3 responses to “FAMILY COURT: THE ULTIMATE DESTRUCTION MACHINE and 42 U.S.C. Sec. 666: “The Mark of the Beast”

  1. Pingback: The Libertarian: Book Recommendation

  2. Charles,

    I could never interest you in the idea that the definition of the term “State” in 42 U.S.C., Chapter 7 (a.k.a. Social Security), Sub-chapter XI (general provisions) Section 1301 (definitions) (a) (1) restricted the bulk of Social “Security” provisions to D.C. and its territories and possessions, or to put it another way, the feds have a hell of a lot more legitimate authority over themselves, their agencies and employees and their territories and possessions.

    However, if you ever happen to be in a good law library, or can otherwise access earlier volumes of the United States Code, you will find that prior to the admission of Alaska and Hawaii as full fledged States of the Union, 42 U.S.C., Chapter 7, Sub-chapter XI, Section 1301 (a) (1) did in fact include both Alaska and Hawaii by name in the definition of the term “State”.

    Then when Alaska achieved full statehood, it was dropped from the definition leaving Hawaii, then in its turn Hawaii was dropped from the definition of the term “State” when it achieved statehood.

    Similarly, various and sundry parts of virtually all United States Code Titles were tweaked, and a comprehensive tally of these changes can be found in what are called the Alaska Omnibus Act and the Hawaii Omnibus Act.

    These changes collectively amount to the feds giving up micromanagement of what was a Territory, and handing over these functions to a somewhat Sovereign State.

    The feds are exercising legitimate (if poorly used) power when they force these rules and regulations on Courts and Legislatures of Puerto Rico, Guam, Virgin Islands etc. that they have termed “State”(s), but have no authority to do so in the 50 States of the Union and the law is written to reflect this.

    I submit there is a lot of wink, wink, nudge, nudge consensual fraud against the public going on by both the feds and the AGs of the various 50 States, for the benefit of their bureaucracies.

    I believe I told you once about how Professor Sampson of UT was testifying before a Texas House Committee and confirmed my testimony that Texas could drop out anytime it wanted to and was required to do nothing under Sub-chapter IV-D.

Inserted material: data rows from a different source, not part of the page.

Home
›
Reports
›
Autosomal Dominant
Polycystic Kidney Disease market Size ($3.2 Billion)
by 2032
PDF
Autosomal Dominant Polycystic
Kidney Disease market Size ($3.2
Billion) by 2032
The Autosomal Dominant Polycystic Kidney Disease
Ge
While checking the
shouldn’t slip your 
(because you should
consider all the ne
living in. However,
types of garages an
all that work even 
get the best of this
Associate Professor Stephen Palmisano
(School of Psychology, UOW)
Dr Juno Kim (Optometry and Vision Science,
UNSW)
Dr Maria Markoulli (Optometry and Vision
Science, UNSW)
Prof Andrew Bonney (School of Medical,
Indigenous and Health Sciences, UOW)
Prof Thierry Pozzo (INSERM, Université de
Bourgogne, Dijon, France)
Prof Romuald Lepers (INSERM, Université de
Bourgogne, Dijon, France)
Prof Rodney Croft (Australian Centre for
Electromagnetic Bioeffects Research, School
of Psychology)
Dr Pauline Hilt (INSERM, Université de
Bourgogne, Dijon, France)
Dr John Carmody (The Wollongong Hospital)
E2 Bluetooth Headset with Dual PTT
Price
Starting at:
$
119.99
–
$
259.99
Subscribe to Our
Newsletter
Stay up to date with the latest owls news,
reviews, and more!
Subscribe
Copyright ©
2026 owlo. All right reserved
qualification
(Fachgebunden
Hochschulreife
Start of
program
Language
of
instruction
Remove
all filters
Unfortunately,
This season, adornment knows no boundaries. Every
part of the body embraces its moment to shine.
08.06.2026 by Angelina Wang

    Incidentally, I was wondering if you have had a chance to read the Amici brief filed by Texas and 5 other States in the SCOTUS case of Carol Anne Bond v. United States?

    It is most interesting because your old friend Greg Abbott presumably approved it, and in part it admitted States sometimes attempt to sell out their citizens to unconstitutional federal laws and programs…essentially for the money, but that “the State could not waive the rights of its Citizens”
    among other real gems.

    Daniel Simon

  3. You should ready my posts on Social Security elsewhere on this blog. The integration of Social Security Chapter IV-D, 42 USC Section 666 just as an example, is the direct result of a revenue sharing contract between Congress and the States known as the Social Security Act, implemented in stages 1935-1940, and evaluated by the Supreme Court in a pair of cases in 1937, per Justice Benjamin Cardozo, as a common access “checking account” for all government sovereigns, state and federal. We should talk. I always acknowledge the degree to which you have influenced my thinking—I am just very cautious and I have to learn things from the top down rather than the bottom up, on account of my training I guess, but your analysis is both right and incomplete. I think I now know the missing details, and they have to do with the original Fraud of the New Deal which created a Social Security Trust fund without any of the common law elements of trust—NOT ANY OF THEM!!!!